Notre avis sur Mon enfance assassinée en livre audio
Cinq ans. C'est l'âge auquel commence le calvaire de Patricia, et Patricia Pattyn martèle ce chiffre dans les premières minutes comme pour qu'on ne l'oublie jamais. J'ai dû mettre l'écoute en pause avant même la fin du premier chapitre, non par ennui, mais parce que ce témoignage ne prend aucune précaution: il raconte la faim, les coups, les viols, l'espoir de mourir chez une enfant qui n'a pas encore appris à lire. Les 4,6 sur 5 obtenus sur 612 avis disent l'onde de choc laissée par ce récit chez celles et ceux qui l'ont écouté.

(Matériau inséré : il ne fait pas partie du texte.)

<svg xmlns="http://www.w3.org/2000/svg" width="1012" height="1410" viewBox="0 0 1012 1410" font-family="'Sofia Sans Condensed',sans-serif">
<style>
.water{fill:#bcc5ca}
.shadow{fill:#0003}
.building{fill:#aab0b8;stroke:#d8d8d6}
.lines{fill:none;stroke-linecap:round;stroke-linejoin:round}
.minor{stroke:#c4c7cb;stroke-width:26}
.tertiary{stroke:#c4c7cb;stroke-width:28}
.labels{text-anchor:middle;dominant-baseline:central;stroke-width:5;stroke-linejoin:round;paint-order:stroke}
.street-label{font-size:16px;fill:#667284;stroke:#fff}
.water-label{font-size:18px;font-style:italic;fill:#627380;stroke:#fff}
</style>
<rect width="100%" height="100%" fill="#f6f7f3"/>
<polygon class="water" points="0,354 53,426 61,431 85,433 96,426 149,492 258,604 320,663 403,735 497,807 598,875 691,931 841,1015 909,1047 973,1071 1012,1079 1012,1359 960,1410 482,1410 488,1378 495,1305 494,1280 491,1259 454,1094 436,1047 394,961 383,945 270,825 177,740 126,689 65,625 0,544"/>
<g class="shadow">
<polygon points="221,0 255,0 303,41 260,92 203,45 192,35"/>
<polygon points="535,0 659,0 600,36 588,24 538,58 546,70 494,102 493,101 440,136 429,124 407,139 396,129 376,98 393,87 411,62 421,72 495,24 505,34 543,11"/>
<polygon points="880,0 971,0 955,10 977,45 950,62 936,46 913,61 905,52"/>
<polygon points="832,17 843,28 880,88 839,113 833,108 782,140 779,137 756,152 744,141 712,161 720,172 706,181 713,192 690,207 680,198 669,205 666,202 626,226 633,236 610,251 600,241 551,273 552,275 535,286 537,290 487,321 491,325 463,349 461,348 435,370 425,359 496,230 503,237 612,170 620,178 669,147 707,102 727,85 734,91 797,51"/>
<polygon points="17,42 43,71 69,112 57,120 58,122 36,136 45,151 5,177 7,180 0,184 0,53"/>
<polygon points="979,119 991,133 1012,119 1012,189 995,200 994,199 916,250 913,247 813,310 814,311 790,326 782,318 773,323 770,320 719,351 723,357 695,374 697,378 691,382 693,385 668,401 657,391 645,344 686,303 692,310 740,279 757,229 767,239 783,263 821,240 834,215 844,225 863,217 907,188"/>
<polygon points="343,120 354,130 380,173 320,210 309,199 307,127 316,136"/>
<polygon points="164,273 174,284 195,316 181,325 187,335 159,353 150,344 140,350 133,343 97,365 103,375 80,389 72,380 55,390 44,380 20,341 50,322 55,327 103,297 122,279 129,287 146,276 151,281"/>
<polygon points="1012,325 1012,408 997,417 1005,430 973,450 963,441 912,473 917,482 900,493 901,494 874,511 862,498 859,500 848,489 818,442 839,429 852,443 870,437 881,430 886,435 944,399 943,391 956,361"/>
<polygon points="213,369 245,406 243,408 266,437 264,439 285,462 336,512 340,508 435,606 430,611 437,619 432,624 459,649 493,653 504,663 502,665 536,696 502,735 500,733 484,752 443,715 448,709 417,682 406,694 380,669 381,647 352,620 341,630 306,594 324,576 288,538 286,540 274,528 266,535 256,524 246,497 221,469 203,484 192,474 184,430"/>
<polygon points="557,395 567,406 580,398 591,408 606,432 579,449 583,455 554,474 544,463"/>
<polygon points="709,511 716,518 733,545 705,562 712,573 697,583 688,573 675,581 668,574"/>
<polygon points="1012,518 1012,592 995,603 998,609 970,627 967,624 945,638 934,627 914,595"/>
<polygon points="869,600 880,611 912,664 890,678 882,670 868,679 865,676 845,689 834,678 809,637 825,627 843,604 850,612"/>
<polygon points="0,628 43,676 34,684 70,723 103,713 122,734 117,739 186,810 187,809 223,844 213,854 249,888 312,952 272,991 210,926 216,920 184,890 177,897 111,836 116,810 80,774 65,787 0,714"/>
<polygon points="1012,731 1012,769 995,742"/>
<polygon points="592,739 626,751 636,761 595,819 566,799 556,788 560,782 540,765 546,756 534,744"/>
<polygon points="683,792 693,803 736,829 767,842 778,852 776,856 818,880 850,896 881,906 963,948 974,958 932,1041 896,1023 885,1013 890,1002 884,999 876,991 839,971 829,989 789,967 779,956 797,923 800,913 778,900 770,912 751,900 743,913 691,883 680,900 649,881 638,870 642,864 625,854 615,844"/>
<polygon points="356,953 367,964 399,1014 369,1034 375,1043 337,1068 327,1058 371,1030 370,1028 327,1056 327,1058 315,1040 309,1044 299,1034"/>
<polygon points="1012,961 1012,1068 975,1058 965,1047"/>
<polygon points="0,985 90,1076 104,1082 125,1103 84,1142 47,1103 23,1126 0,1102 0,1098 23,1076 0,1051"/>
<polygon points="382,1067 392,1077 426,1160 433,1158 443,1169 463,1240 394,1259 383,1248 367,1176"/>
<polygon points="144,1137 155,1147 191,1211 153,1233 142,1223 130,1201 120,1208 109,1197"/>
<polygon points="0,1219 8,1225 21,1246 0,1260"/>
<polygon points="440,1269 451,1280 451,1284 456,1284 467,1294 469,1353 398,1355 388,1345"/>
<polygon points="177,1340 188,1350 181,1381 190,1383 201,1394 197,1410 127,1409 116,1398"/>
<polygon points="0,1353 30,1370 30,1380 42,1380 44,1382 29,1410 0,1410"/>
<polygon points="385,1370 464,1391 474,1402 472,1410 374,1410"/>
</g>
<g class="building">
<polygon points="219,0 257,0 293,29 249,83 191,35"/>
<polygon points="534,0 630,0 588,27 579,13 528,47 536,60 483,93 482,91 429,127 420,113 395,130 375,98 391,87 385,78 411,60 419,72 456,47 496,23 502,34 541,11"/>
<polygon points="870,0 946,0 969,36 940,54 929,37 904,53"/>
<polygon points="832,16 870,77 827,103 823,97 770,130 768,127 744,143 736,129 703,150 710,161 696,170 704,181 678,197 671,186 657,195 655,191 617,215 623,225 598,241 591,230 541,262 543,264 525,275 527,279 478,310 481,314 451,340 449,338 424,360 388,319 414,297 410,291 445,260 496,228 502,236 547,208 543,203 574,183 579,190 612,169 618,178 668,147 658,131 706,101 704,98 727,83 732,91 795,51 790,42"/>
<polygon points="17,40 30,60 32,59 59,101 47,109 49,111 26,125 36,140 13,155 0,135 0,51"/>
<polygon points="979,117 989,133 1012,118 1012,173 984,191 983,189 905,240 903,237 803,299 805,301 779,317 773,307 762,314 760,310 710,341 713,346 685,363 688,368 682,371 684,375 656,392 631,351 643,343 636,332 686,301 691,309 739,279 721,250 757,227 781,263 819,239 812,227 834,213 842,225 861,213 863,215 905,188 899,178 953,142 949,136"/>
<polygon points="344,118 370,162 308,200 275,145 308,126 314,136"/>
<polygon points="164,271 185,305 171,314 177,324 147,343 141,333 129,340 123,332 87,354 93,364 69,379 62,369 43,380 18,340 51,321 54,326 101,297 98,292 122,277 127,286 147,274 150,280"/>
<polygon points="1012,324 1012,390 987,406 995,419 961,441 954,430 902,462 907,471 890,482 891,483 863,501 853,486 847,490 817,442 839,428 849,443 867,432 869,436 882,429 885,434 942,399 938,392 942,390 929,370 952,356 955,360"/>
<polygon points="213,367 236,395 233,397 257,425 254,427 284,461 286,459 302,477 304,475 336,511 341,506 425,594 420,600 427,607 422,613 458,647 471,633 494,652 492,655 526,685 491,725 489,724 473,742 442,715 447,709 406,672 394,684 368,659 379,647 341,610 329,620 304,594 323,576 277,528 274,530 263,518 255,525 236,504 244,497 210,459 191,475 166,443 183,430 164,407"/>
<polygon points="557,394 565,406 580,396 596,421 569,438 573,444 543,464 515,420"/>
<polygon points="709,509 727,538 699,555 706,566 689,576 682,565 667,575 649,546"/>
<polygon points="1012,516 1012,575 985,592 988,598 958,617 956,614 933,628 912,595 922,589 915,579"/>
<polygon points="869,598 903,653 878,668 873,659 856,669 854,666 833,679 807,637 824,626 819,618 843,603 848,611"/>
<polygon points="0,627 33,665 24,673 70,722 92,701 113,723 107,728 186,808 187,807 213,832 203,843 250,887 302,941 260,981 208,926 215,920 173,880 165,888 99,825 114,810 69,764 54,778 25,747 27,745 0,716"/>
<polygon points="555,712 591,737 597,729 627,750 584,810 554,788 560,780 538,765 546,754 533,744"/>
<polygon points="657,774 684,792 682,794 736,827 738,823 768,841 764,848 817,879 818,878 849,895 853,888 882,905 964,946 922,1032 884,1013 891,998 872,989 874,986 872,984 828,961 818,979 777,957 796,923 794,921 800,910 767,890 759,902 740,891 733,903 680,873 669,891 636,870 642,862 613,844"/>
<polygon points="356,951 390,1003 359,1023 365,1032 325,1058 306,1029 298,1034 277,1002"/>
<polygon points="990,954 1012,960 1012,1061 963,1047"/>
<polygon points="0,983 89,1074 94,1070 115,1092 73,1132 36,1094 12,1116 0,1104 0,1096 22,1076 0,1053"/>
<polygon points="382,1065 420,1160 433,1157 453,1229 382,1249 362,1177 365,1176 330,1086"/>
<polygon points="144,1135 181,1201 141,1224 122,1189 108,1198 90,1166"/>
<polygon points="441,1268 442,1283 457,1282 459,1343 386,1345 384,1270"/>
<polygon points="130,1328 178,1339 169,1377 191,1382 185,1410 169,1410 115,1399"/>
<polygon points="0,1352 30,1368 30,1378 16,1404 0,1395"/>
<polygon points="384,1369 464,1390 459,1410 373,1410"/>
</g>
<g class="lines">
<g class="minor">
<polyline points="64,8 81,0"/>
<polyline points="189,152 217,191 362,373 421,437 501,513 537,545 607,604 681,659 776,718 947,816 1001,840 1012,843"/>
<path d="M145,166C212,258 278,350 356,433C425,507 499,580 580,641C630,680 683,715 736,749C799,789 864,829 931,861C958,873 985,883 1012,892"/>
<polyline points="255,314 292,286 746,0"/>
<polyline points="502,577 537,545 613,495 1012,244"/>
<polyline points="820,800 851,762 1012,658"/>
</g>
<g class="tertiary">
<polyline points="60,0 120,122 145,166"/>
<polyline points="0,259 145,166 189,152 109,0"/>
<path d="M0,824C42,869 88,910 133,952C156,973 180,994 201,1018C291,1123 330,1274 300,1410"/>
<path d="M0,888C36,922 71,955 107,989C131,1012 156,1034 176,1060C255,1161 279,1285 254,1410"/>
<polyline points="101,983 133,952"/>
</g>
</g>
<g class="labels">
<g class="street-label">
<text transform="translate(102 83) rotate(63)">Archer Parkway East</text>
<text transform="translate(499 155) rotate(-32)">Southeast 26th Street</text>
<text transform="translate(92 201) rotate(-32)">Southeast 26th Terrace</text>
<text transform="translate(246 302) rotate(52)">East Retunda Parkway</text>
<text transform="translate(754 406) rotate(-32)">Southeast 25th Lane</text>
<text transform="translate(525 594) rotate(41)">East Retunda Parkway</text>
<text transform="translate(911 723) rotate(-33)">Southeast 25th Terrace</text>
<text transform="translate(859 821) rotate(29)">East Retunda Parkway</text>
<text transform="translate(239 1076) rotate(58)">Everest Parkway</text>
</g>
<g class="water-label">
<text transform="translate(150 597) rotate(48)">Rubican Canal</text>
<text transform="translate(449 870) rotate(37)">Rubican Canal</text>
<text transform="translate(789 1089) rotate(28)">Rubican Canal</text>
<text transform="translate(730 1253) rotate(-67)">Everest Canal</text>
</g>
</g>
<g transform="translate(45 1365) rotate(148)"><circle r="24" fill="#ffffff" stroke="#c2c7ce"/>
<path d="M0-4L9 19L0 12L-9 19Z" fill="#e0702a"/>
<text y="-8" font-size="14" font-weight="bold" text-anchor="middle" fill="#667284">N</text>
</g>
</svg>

Je préfère être honnête: ce n'est pas un livre qu'on recommande à la légère, et le classer en policier me semble presque trompeur. Il s'agit d'un témoignage à la première personne, celui d'une femme qui a subi seize ans de tortures avant d'accéder à la liberté à vingt et un ans. Ce qui m'a bouleversée, c'est moins l'énumération des horreurs que la voix d'une survivante qui a décidé de nommer l'innommable. La pudeur du procédé, malgré la dureté des faits, force le respect.
Pourquoi écouter Mon enfance assassinée en livre audio ?
Entendre ce récit plutôt que le lire change tout. La voix de Laurence Wajntreter porte le témoignage avec une retenue précieuse: elle ne surjoue jamais la douleur, ne verse pas dans le pathos, ce qui aurait été insoutenable. Elle laisse les mots de Patricia faire leur travail, avec des silences qui pèsent le poids qu'il faut. C'est une lecture d'une grande justesse, consciente qu'un sujet pareil n'a pas besoin d'effets.
Les 9 heures d'écoute sont denses, éprouvantes, et je conseille de ne pas tout enchaîner. Le format audio crée ici une intimité particulière, presque celle d'une confidence murmurée à l'oreille, et cette proximité rend le propos encore plus fort. Wajntreter tient la distance sans jamais anesthésier l'émotion; on sent qu'elle a compris qu'accompagner une parole de victime, c'est d'abord la respecter.
Ce que vous allez découvrir
Patricia Pattyn retrace le parcours d'une petite fille livrée dès son plus jeune âge à des bourreaux successifs. Le récit suit sa chronologie intime, de cette misère qui pèse sur ses épaules décharnées jusqu'à l'espoir lointain d'une majorité synonyme d'échappatoire. Ce n'est pas une enquête ni un polar: c'est la reconstitution d'une survie, la manière dont une enfant apprend à traverser l'horreur sans y laisser toute son humanité.
Au fil des heures se dessinent les thèmes de la résilience, du silence brisé, de la reconstruction possible après l'irréparable. Je ne dirai rien de la manière dont Patricia se réapproprie sa vie une fois libre, car c'est le cœur battant du témoignage. Sachez seulement que l'ouvrage ne s'arrête pas à la souffrance: il interroge ce que devient un être humain quand on lui a volé l'enfance, et comment mettre des mots dessus des années après.
À qui s'adresse ce livre audio ?
Ce livre audio s'adresse aux lecteurs prêts à affronter un récit de maltraitance sans filtre, souvent par écho à leur propre histoire ou par volonté de comprendre. Je le déconseille formellement aux personnes fragiles sur ces sujets, et aux moments où l'on cherche une simple distraction. C'est une écoute qui demande d'être disponible émotionnellement, pas un fond sonore de trajet.
Si vous choisissez de vous lancer, faites-le en petites sessions, dans un cadre où vous pouvez poser l'écoute quand c'est trop. Il touchera particulièrement celles et ceux que le combat contre les violences faites aux enfants concerne, ainsi que les lecteurs de témoignages qui cherchent des voix authentiques plutôt que romancées. C'est un livre qu'on n'oublie pas, et Laurence Wajntreter en fait une passeuse d'une infinie délicatesse.